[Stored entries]
———

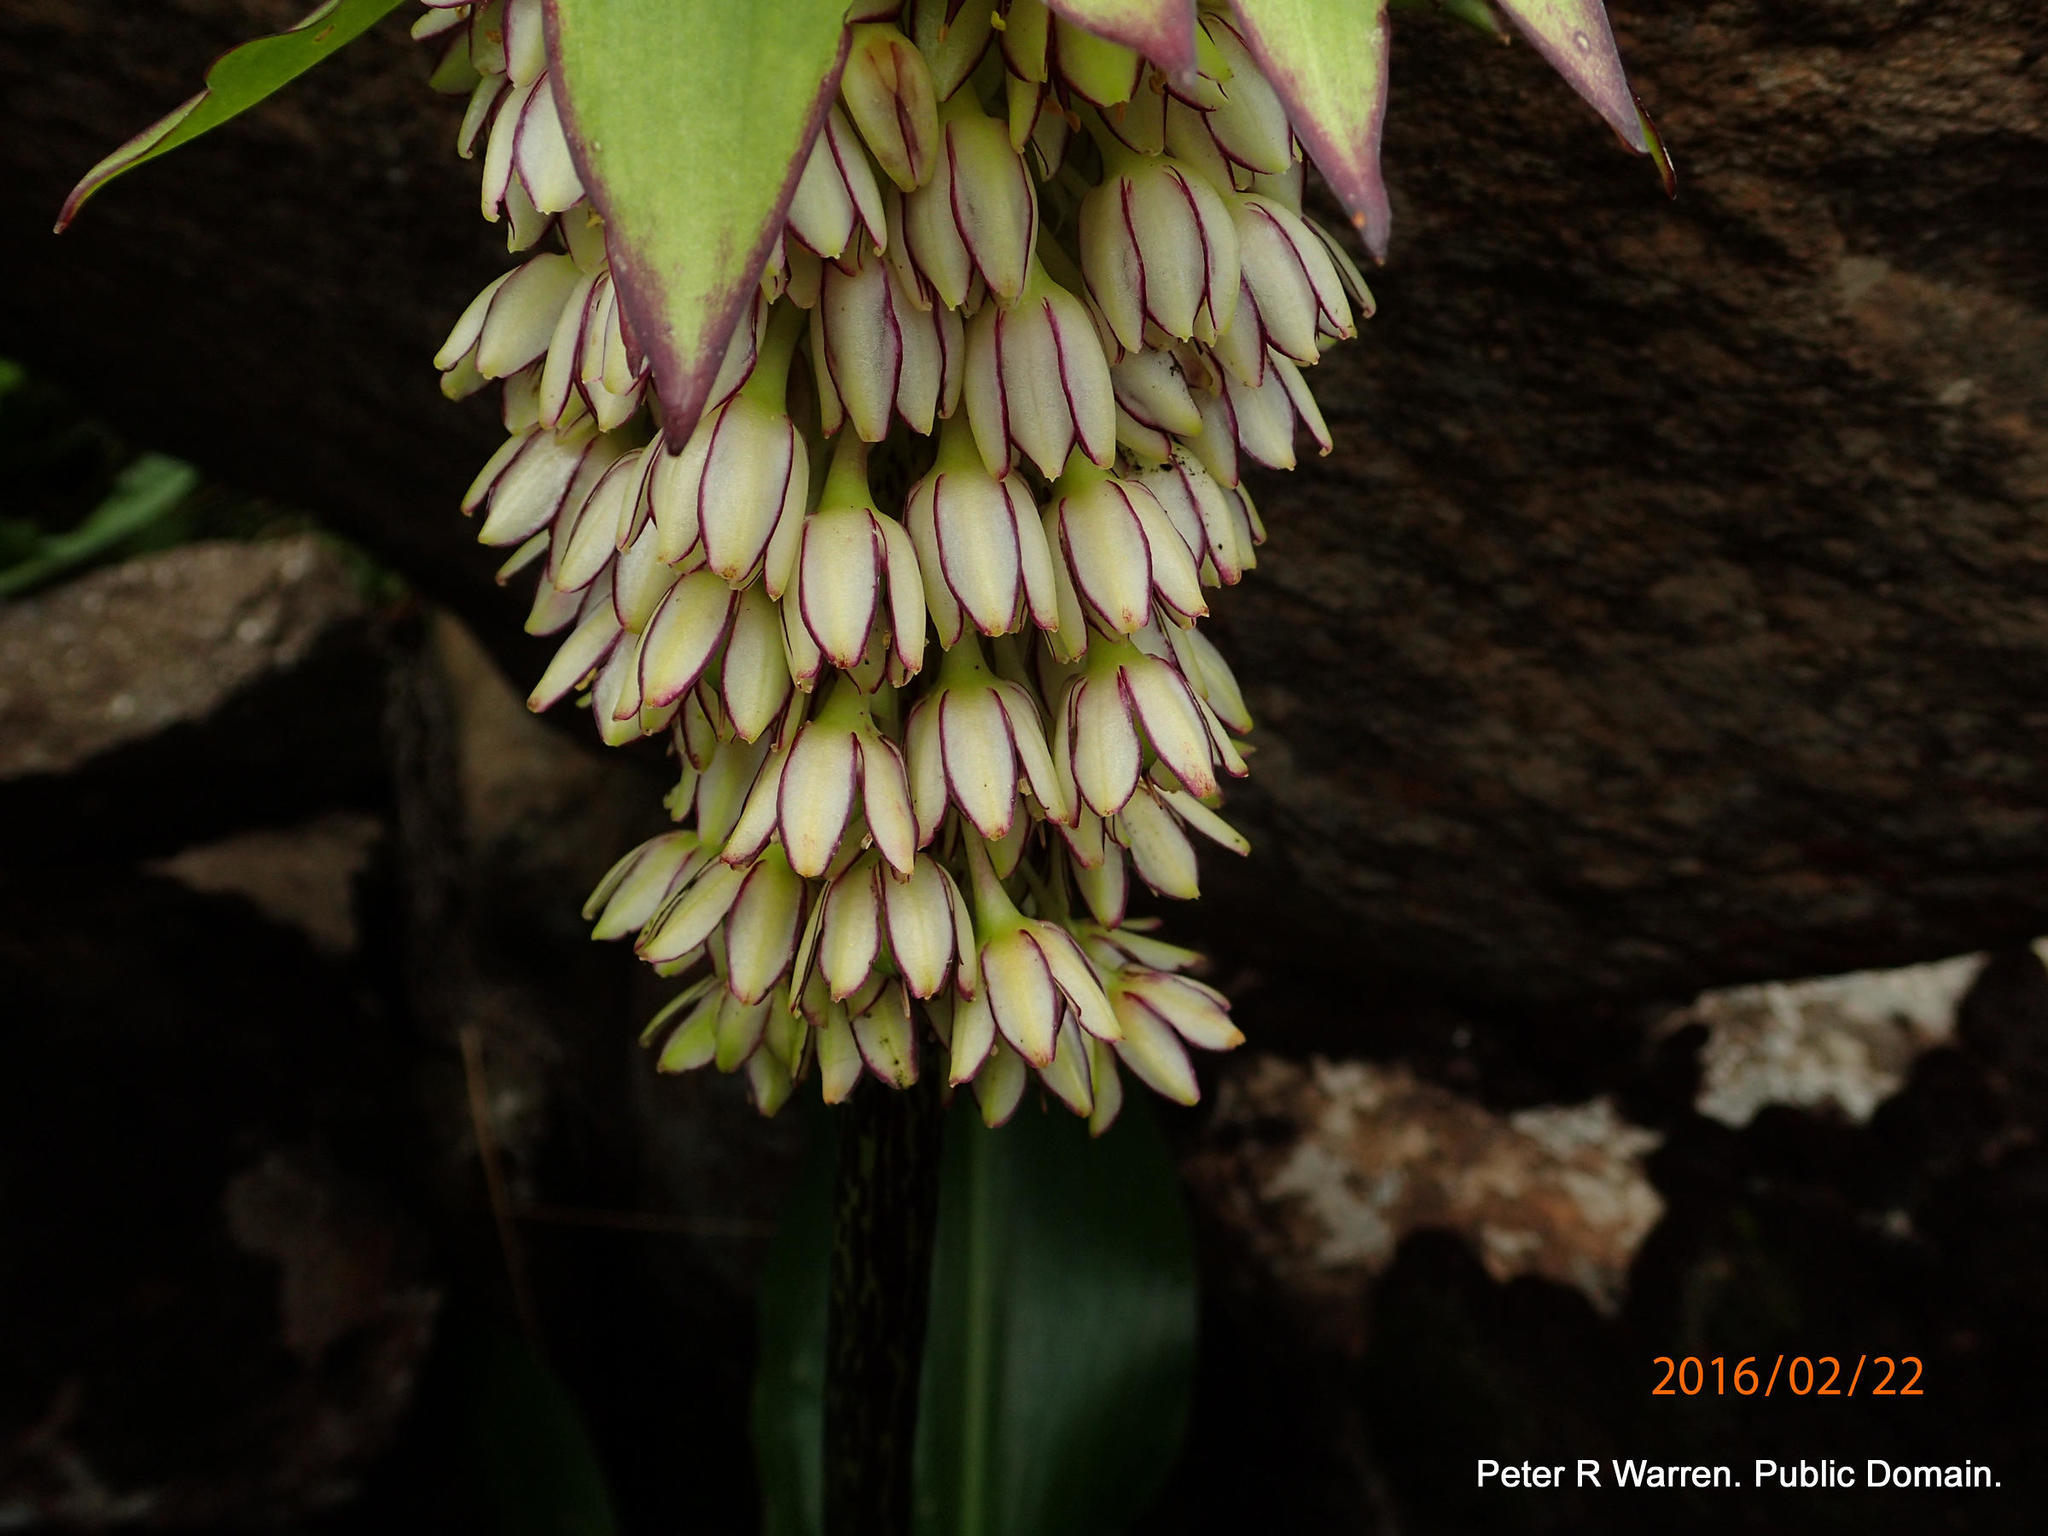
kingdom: Plantae
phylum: Tracheophyta
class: Liliopsida
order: Asparagales
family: Asparagaceae
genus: Eucomis
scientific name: Eucomis bicolor
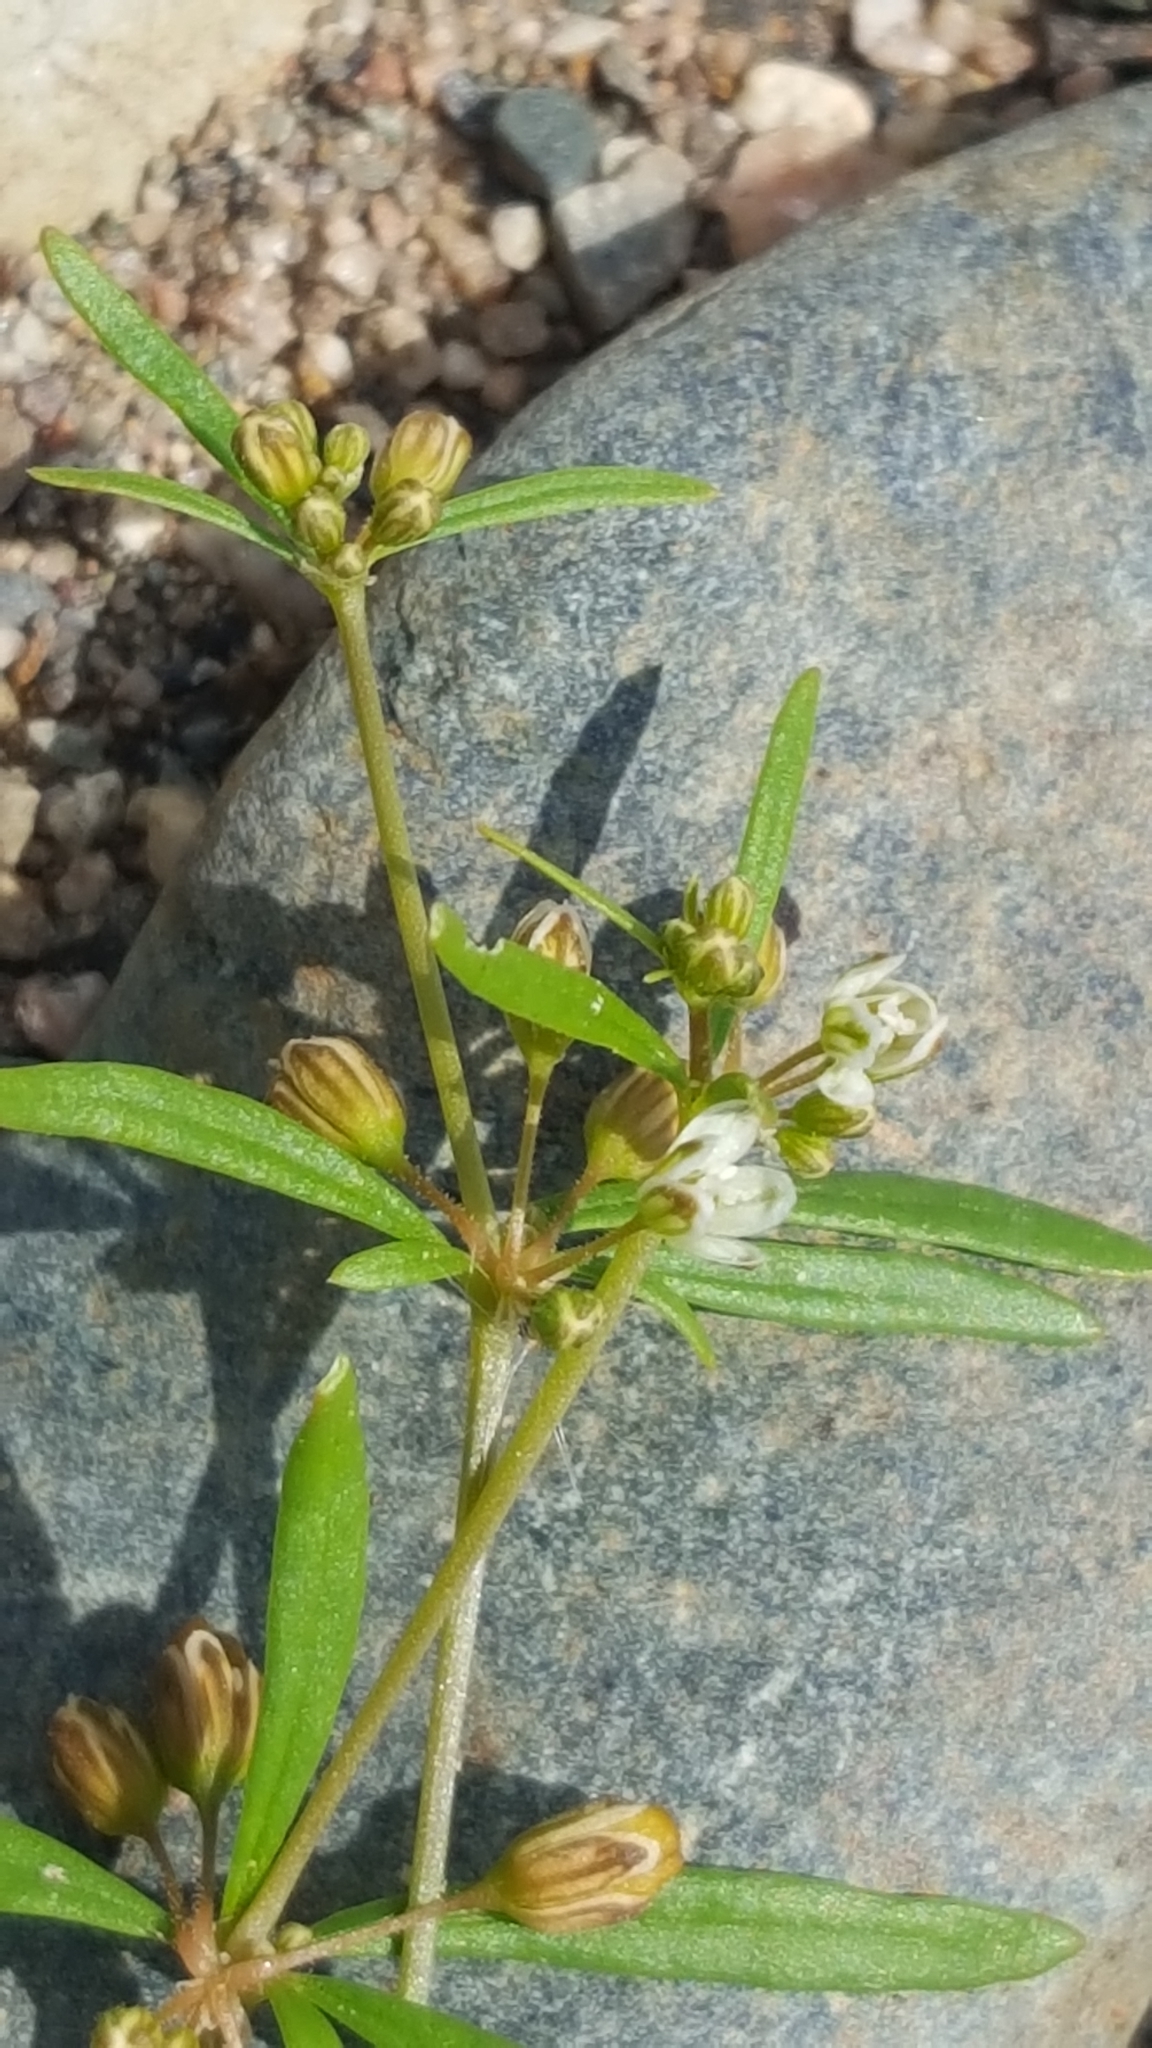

———

* _Short exercise_
Rewrite the lines of every record, putting "species" wherever "scientific name" appears and keeping everything else the same. Leave the pictures out.

* _Answer to the exercise_
kingdom: Plantae
phylum: Tracheophyta
class: Liliopsida
order: Asparagales
family: Asparagaceae
genus: Eucomis
species: Eucomis bicolor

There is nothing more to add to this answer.